EXCERPT TO READ:
..............................

From: Christian Henning (chhenning_at_[hidden])
Date: 2010-09-03 14:31:46


Hi Kenneth,

> I'm not quite sure what you're doing but you seem to be picking off
> consecutive 3 bit sequences in the buf vector and interpreting them as
> integers?  For example, the bit_range for p2 references bit_offset 3 into
> the first byte while p3 references bit 6 in the first byte.  And indeed the
> value for v2 is 5 which is what I'd expect though v3's value is 1 rather
> than 4.

When reading a 3bit tiff image for instance I would have a byte array
and need to pick off 3bit unsigned integers. There was a bug in gil
that I have fixed. I also would like to add some test code to make
sure we can detect problems earlier. But that test code needs to run
on big and little endian machines.

>
> So I'd naively I'd expect the big endian bit sequence above to yield:
>
> 101  101  100  110  110  111  011  011
>
> resulting in values for v1 to v8 as:
>
> 5 5 4 6 6 7 3 3

Seems like bytes are read left to right on big endian machines. It's
the other way around on my machine. Could you do me a favor and run
again the code below.

#include <cassert>
#include <vector>

#include <boost/assert.hpp>
#include <boost/gil/gil_all.hpp>

using namespace std;
using namespace boost;
using namespace gil;

int main()
{
    typedef bit_aligned_image1_type< 3, gray_layout_t >::type gray3_image_t;
    typedef gray3_image_t image_t;

    typedef image_t::view_t view_t;
    typedef view_t::reference ref_t;

    typedef bit_aligned_pixel_iterator< ref_t > iterator_t;

    std::vector< unsigned char > buf( 4 );

    int x = 1;
    if( *( char*) &x )

..............................

[Stored data entries]
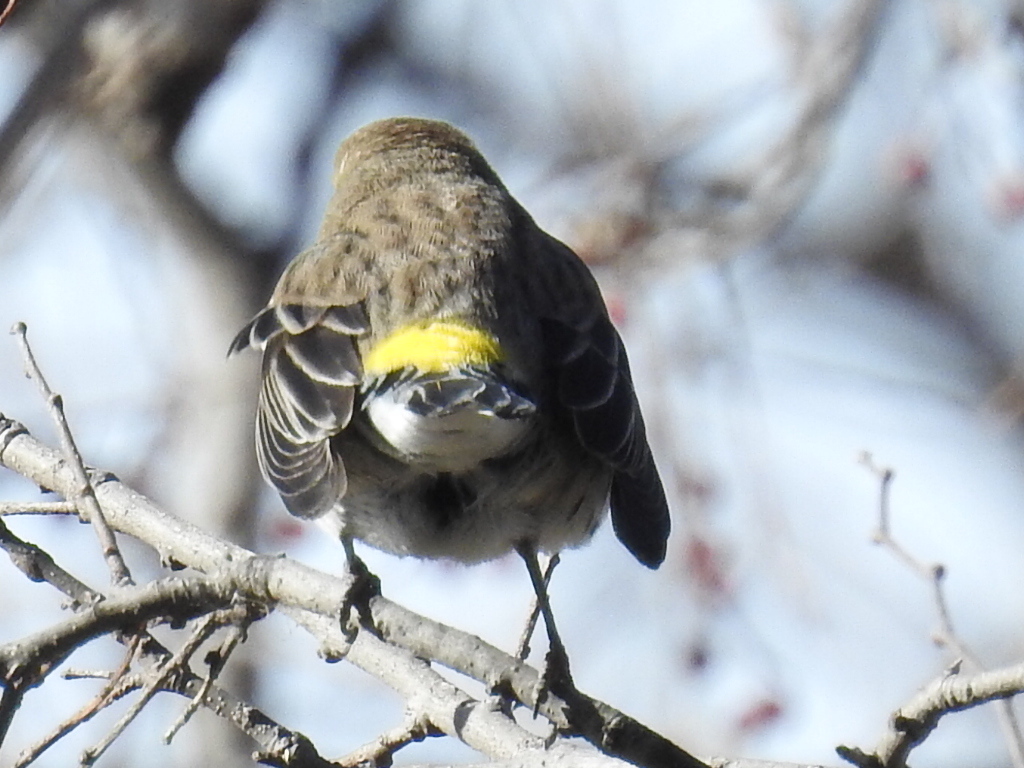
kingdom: Animalia
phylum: Chordata
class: Aves
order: Passeriformes
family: Parulidae
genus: Setophaga
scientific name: Setophaga coronata
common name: Myrtle warbler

..............................

REQUESTS:
a) Answer these questions about the message:
(i) Who sent the message?
(ii) What kind of tiff image does the sender give as an example of reading from a byte array?
(iii) With what size is the vector named buf created in the code?
b) Duplicate the part of the message starting at "Seems like bytes" and ending at "the code below.".
You will not need the items for any of this work.

EXPECTED OUTPUTS:
a)
(i) Christian Henning
(ii) A 3bit tiff image
(iii) 4

b)
Seems like bytes are read left to right on big endian machines. It's
the other way around on my machine. Could you do me a favor and run
again the code below.